5.Music as cultural and political revolution in the 60’ and 70’s, crossing rock, pop art, minimalism, jazz, Woodstock, the american dream, Mai 68 and April 25.
6.Modern or postmodern? Rethinking the ‘new’ and ‘history’ after the ‘death of the author’. Stylistic and intellectual paths in the expansion of globalization.
7.Transformation of the paradigms of music listening and production from the advent of WWW to the present.

Bibliography

Bennet, A. (2001). Cultures of popular music. Buckingham: Open University Press.
Bosseur, J. Y. (1990). Revoluções Musicais. Lisboa: Caminho da Música.

Carvalho, M. V. (2007). A tragédia da escuta — Luigi Nono e a música do século XX´. Lisboa: Imprensa Nacional-Casa da Moeda.
Castelo-Branco, S. (ed.) (2010), Enciclopédia da Música em Portugal no Século XX, 4 vols. Lisboa: Círculo de Leitores
Cook, N. & Pople, A. (2004). The Cambridge history of 20th-century music. Cambridge: Cambridge University Press.

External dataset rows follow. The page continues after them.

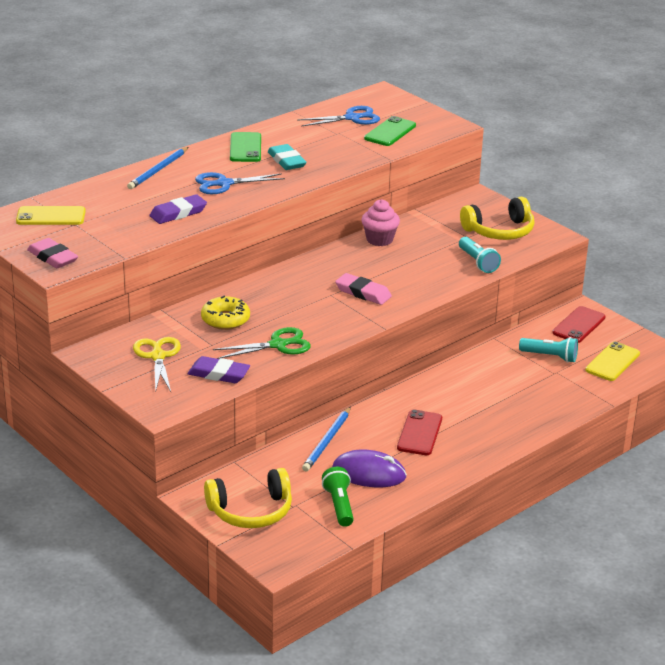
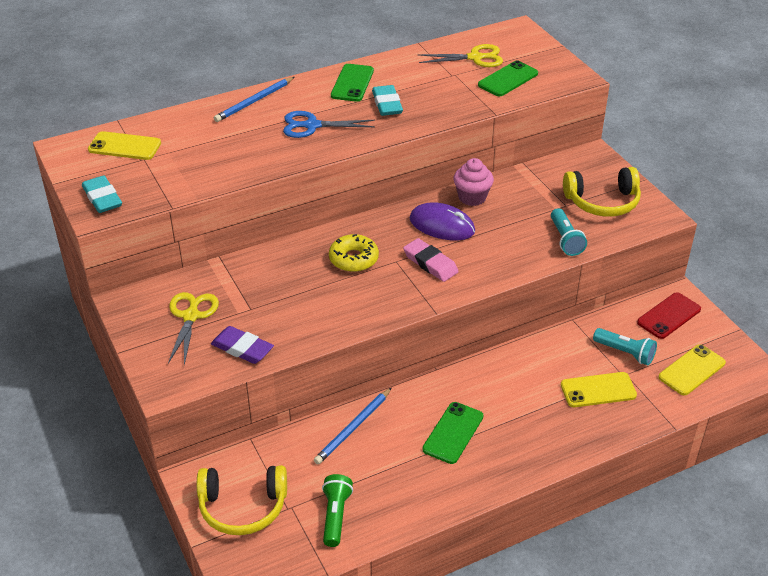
camera: 15 degrees right, 10 degrees up
pink eraser [27,238,78,268] -> turquoise eraser [82,175,122,213]
purple eraser [149,194,207,224] -> none
yellow donut [201,296,250,330] -> yellow donut moved to [329,234,379,272]
green scissors [213,327,311,359] -> none
blue scissors [297,106,380,127] -> yellow scissors [418,44,503,67]
purple mouse [332,450,407,487] -> purple mouse moved to [410,202,475,241]
red phone [397,409,442,455] -> green phone [422,402,483,464]
none -> yellow phone [561,372,637,407]

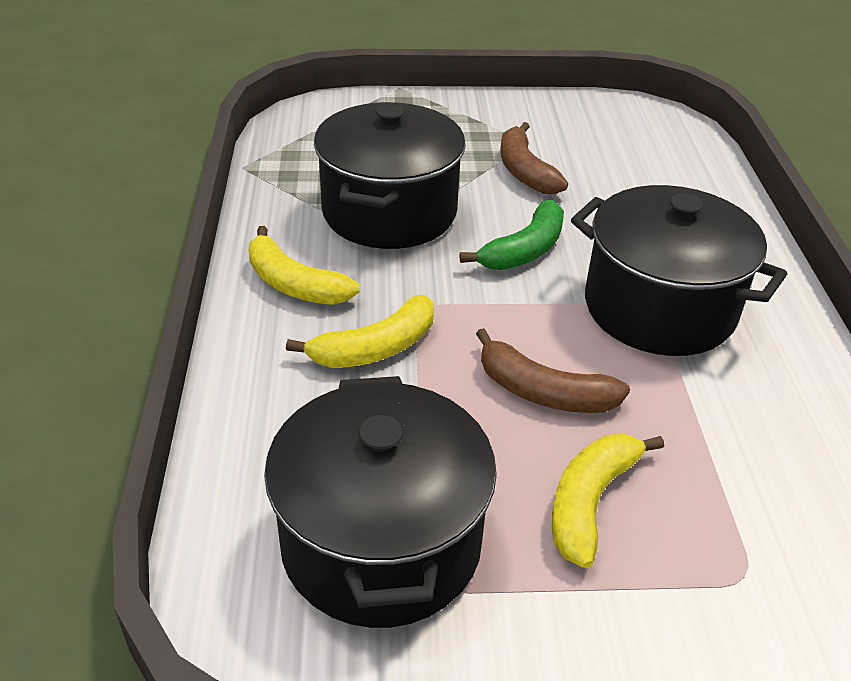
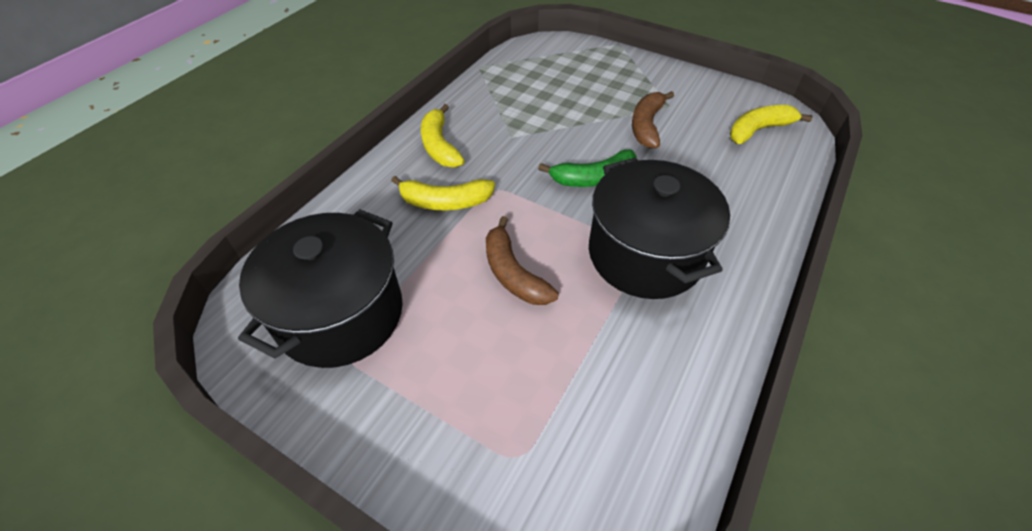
camera: 35 degrees right, 10 degrees up
black pot [314,102,466,249] -> none
yellow banana [552,434,664,568] -> yellow banana moved to [730,105,813,144]

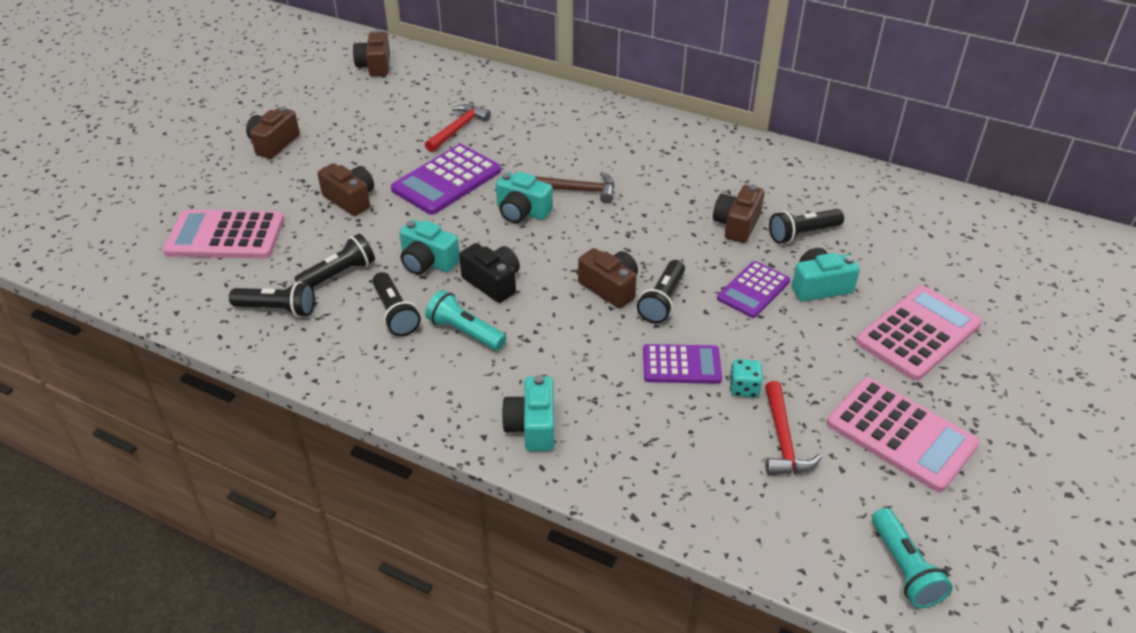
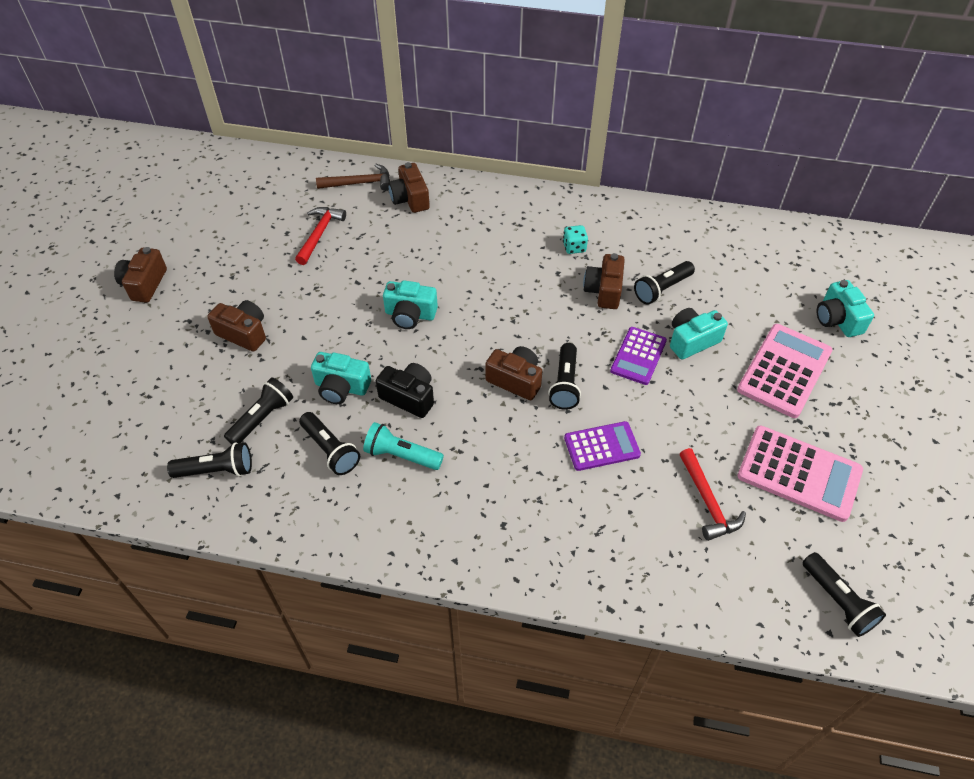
camera: 15 degrees left, 10 degrees up
pink calculator [163,210,284,259] -> none
brown camera [353,30,390,77] -> brown camera moved to [388,162,430,213]
purple calculator [391,144,501,215] -> none
turquoise camera [502,375,554,451] -> turquoise camera moved to [816,280,874,337]
brown hammer [535,172,614,204] -> brown hammer moved to [316,164,390,191]
turquoise dice [730,359,763,398] -> turquoise dice moved to [563,225,588,254]
turquoise flashlight [872,508,952,608] -> black flashlight [802,552,886,637]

Griffits, P. (2010). Modern music and after. Oxford: Oxford University Press.

Nattiez, J.-J. (ed.) (2003). Musiques du XXe siècle (Musiques. Une encyclopédie pour le XXIe siècle I). Arles/Paris: Actes Sud/Cité de la musique.

Taruskin, R. (2010). Oxford History of Western Music, Vol. 5: Music in the Late Twentieth Century. Oxford: Oxford University Press.

Teaching method

Lessons are both theoretical (60%) and practical (40%). The teaching-learning processes use multimedia, and are based in the active learning model. They include, among other methods, exposition and demonstration, discussion, collaborative learning, literature review, problem solving, case learning, musical and audiovisual examples, group and individual presentations, essay writing.

Evaluation method

Evaluation: a 6.000 words essay, and its exposition and discussion in class (60%); two reviews and their discussion in class (20% each). Critical thinking and class participation will be valued.